Reorder the array so that all items with values less than the pivot come before the pivot, while all elements with values greater than the pivot come after it (equal values can go either way). After this partitioning, the pivot is in its final position. Recursively sort the sub-list of lesser elements and the sub-list of greater elements. The base case of the recursion are lists of size zero or one, which never need to be sorted.

Same as Merge Sort, Time complexity of Quick Sort is T(n) = 2T(n/2) + O(n) . The master theorem tells us that T(n) = O(n log n).

 


2.3 Can we sort faster? (Part 2)

Theorem 2.2: Any comparison-based algorithm take Ω(n log n) time.

The model that we will use for this proof is a decision tree. The root of the decision tree corresponds to the state of the input of the sorting problem. Each internal node of the decision tree represents such a state, as well as two possible decisions that can be made as a result of examining that state, leading to two new states. The leaf nodes are the final states of the algorithm, which in this case correspond to states where the input array is determined to be sorted. The worst-case running time of an algorithm modelled by a decision tree is the height or depth of that tree.

A sorting algorithm can be thought of as generating some permutation of its input. Since the input can be in any order, every permutation is a possible output. In order for a sorting algorithm to be correct in the general case, it must be possible for that algorithm to generate every possible output. Therefore, in the decision tree representing such an algorithm, there must be one leaf for every one of n! permutations of n input values.

Since each comparison results in one of two responses, the decision tree is a binary tree. A binary tree with n! leaves must have a minimum depth of log2 (n!) . But log2 (n!) has a lower bound of Ω(nlogn) [2]. Thus any general sorting algorithm has the same lower bound.

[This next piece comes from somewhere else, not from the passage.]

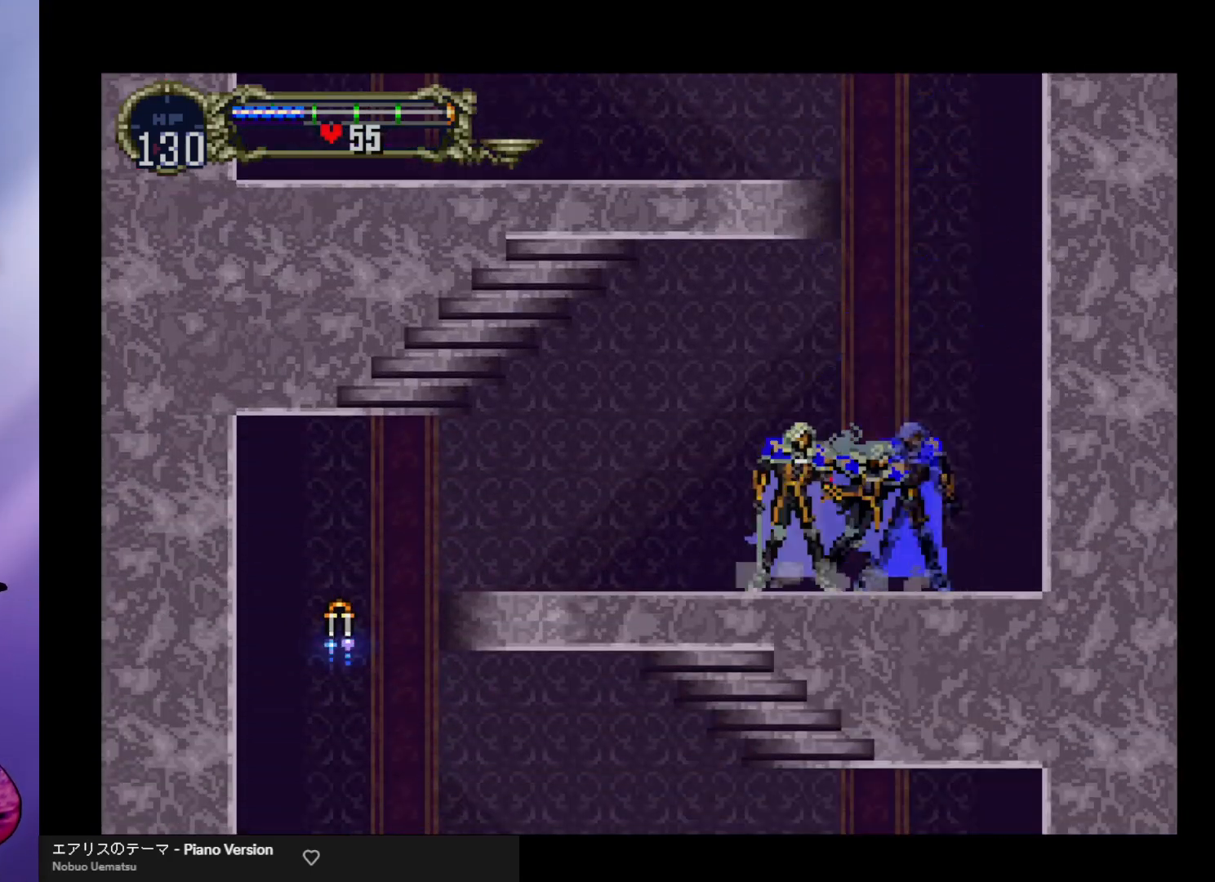
{"buttons": ["B", "Y"], "left_stick": "center", "events": [[33, "Y", "up"], [67, "B", "up"], [133, "B", "down"], [167, "Y", "down"], [200, "Y", "up"], [233, "B", "up"], [300, "B", "down"], [300, "Y", "down"], [367, "Y", "up"], [433, "Y", "down"]]}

All the algorithms we presented previously only compare the relative magnitude of two items. We show that any comparison-based algorithm take Ω(n log n) time in the worst case. For Sorting much faster, we will introducte the non-comparison base algorithm.

 

Counting Sort

Counting sort is an integer sorting algorithm for sorting a collection of objects according to keys that are small integers. It counts the number of objects that have each different key value, and using arithmetic on those counts to determine the positions of each key value in the output sequence.

Because counting sort uses key values as indexes into an array, it is not a comparison sort, and the Ω(n log n) lower bound for comparison sorting is inapplicable to it.

input : Array Input[1...n]
ouput : Array Output[1...n]
Create array Count[0..k]; initialize each array cell to zero where k is the value maximum in Array Input
for each item I in Input
Count[Input[I]]++
total = 0
for i = 0 to k
c = Count[i]
Count[i] = total
total = total + c
Create an output array Output[0..n]
for each item I in input:
Output[Count[Input[I]]] = Input[I]
Count[Input[I]]++
return Output

Time Complexity of counting sort is O (n + k) where n is the number of items and k is the biggest value in the items.

 


2.4 Searching

Problem 2.2. Searching a target item in an array of n items
Input: An array A[1...n] of items in a sorting order
Output: return the position of target item in A

Searching is algorithm for find out the target items in an array.

Linear search.

Linear search or sequential search is a method for finding a particular value in a total order array, that consists of checking every one of its items, one at a time and in sequence, until the desired one is found. The time complexity of linear search is O(n).Linear search is the simplest searching algorithm , and is not effecient when searching multiple solution in the array.

Binary Search.

Binary Search is different to the general Linear Search, Binary Search works only in a sorted array, certainly for an unsorted array it is no way but only to scan all elements so Linear Search is already optimal. The idea of Binary Search is that, in a sorted array, if the current element is not the target, then the target must be either in the left hand side or right hand side, but not both, which depends on the target is less than or greater than the current element.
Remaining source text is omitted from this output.